Object detection with Mqbench
This part, we introduce how to quantize an object detection model using mqbench.
Getting Started
1. Clone the repositories.
git clone https://github.com/ModelTC/MQBench.git
# Clone UP repository and install it.
2. Quantization aware training.
# Prepare your float pretrained model.
cd united-perception/scripts
# Follow the prompts to set config in train_quant.sh.
sh dist_train_quant.sh
We have several examples of qat config in united-perception repository:
- For retinanet-tensorrt:
float pretrained config file: configs/det/retinanet/retinanet-r18-improve.yaml
qat config file: configs/det/retinanet/retinanet-r18-improve_quant_trt.yaml
- For yolox-tensorrt:
float pretrained config file: configs/det/retinanet/yolox_s_ret_a1_comloc.yaml
qat config file: configs/det/retinanet/yolox_s_ret_a1_comloc_quant_trt.yaml
- For yolox-vitis:
float pretrained config file: configs/det/yolox/yolox_fpga.yaml
qat config file: configs/det/yolox/yolox_fpga_quant_vitis.yaml
Something import in config file:
deploy_backend: Choose your deploy backend supported in mqbench.
ptq_only: If True, only ptq will be executed.
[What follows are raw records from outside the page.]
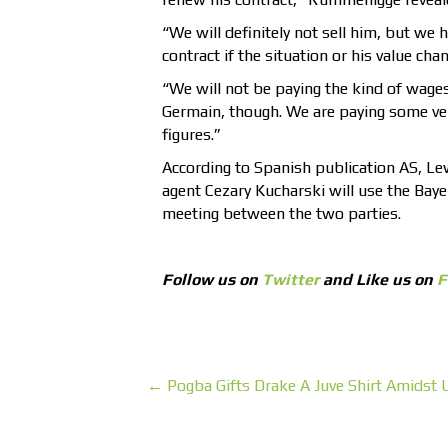
“We will definitely not sell him, but we 
contract if the situation or his value cha
“We will not be paying the kind of wages
Germain, though. We are paying some ver
figures.”
According to Spanish publication AS, Le
agent Cezary Kucharski will use the Bay
meeting between the two parties.
Follow us on
Twitter
and Like us on
F
← Pogba Gifts Drake A Juve Shirt Amidst 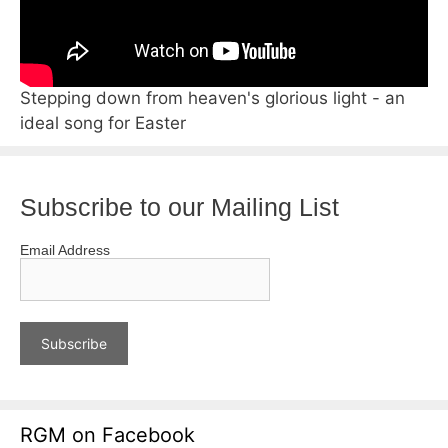
Stepping down from heaven's glorious light - an
ideal song for Easter
Subscribe to our Mailing List
Email Address
RGM on Facebook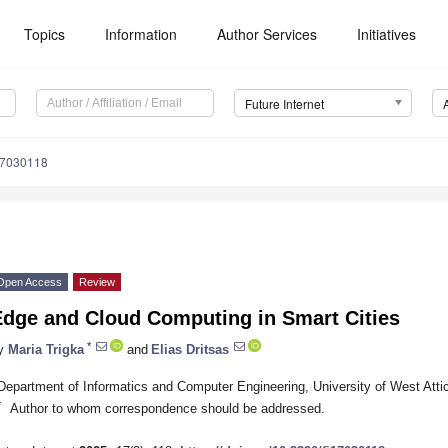
Topics
Information
Author Services
Initiatives
Future Internet
17030118
Open Access
Review
Edge and Cloud Computing in Smart Cities
*
y
Maria Trigka
and
Elias Dritsas
Department of Informatics and Computer Engineering, University of West Att
*
Author to whom correspondence should be addressed.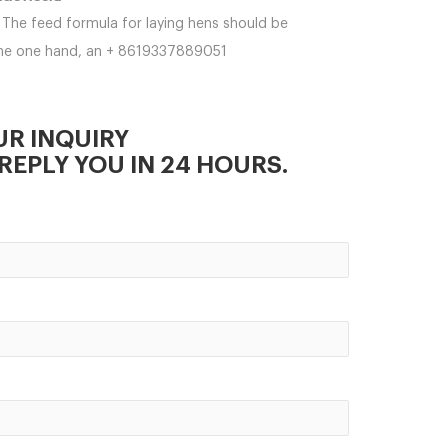
The feed formula for laying hens should be
 the one hand, an + 8619337889051
UR INQUIRY
REPLY YOU IN 24 HOURS.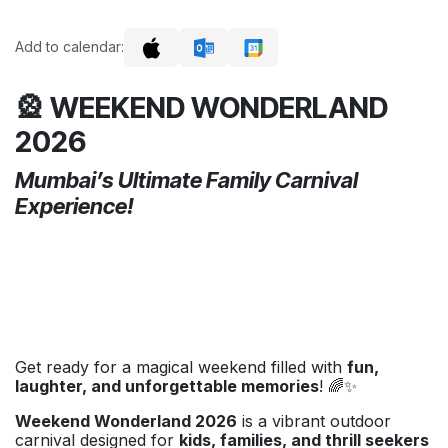
Add to calendar:
🎡 WEEKEND WONDERLAND
2026
Mumbai’s Ultimate Family Carnival
Experience!
Get ready for a magical weekend filled with
fun,
laughter, and unforgettable memories
! 🌈✨
Weekend Wonderland 2026
is a vibrant outdoor
carnival designed for
kids, families, and thrill seekers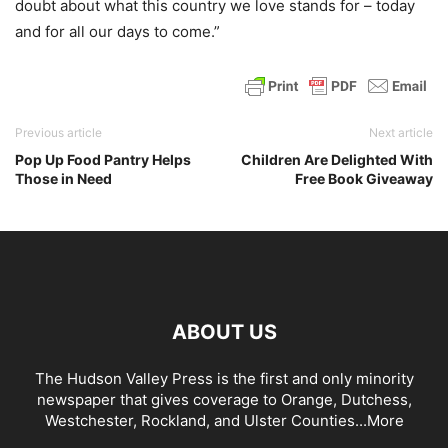
doubt about what this country we love stands for – today
and for all our days to come.”
Previous article
Next article
Pop Up Food Pantry Helps
Children Are Delighted With
Those in Need
Free Book Giveaway
ABOUT US
The Hudson Valley Press is the first and only minority
newspaper that gives coverage to Orange, Dutchess,
Westchester, Rockland, and Ulster Counties...
More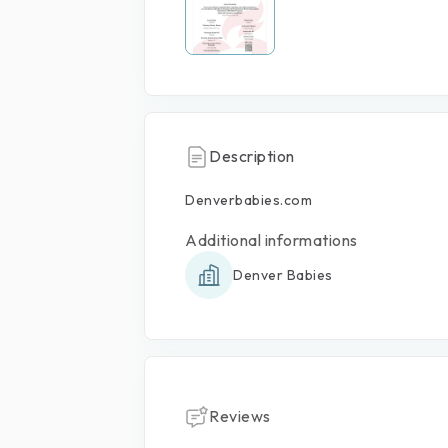
Description
Denverbabies.com
Additional informations
Denver Babies
Reviews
If False, qat will be executed after ptq calibration.
extra_qconfig_dict: Choose your quantization config supported in mqbench.
leaf_module: Prevent torch.fx tool entering the module.
extra_quantizer_dict: Add some qat modules.
resume_model: The path to your float pretrained model.
tocaffe_friendly: It is recommended to set it to true, which will affect the output onnx model.
3. Resume training during qat.
cd united-perception/scripts
# just set resume_model in config file to your model, we will do all the rest.
sh dist_train_quant.sh
4. Evaluate your quantized model.
cd united-perception/scripts
# set resume_model in config file to your model
# add -e to train_quant.sh
sh dist_train_quant.sh
Introduction of UP-Mqbench Project
The training codes start in united-perception/commands/train.py. The delpoy codes start in united-perception/commands/quant_deploy.py.
When you set the runner type to quant in config file, QuantRunner will be executed in united-perception/runner/quant_runner.py.
Firstly, build your float model in self.build_model().
Load your float pretrained model/quantized model in self.load_ckpt().
Use torch.fx to trace your model in self.quantize_model().
Set your optimization and lr scheduler in self.build_trainer().
Ptq and eval in self.calibrate()
Train in self.train()
Something important:
Your model should be splited into network and post-processing. Fx should only trace the network.
Quantized model should be saved with the key of qat, as shown in self.save(). This will be used in self.resume_model_from_fp() and self.resume_model_from_quant().
We disable the ema in qat. If your ckpt has ema state, we will load ema state into model, as shown in self.load_ckpt().
Be careful when your quantized model has extra learnable parameters. You can check it in optimizer, such as united-perception/tasks/det/plugins/yolov5/utils/optimizer_helper.py. Lsq has been checked.
When you are going to deploy model, self.model.deploy should be set to True, as shown in united-perception/apis/quant_deploy.py. This will remove redundant nodes in your model.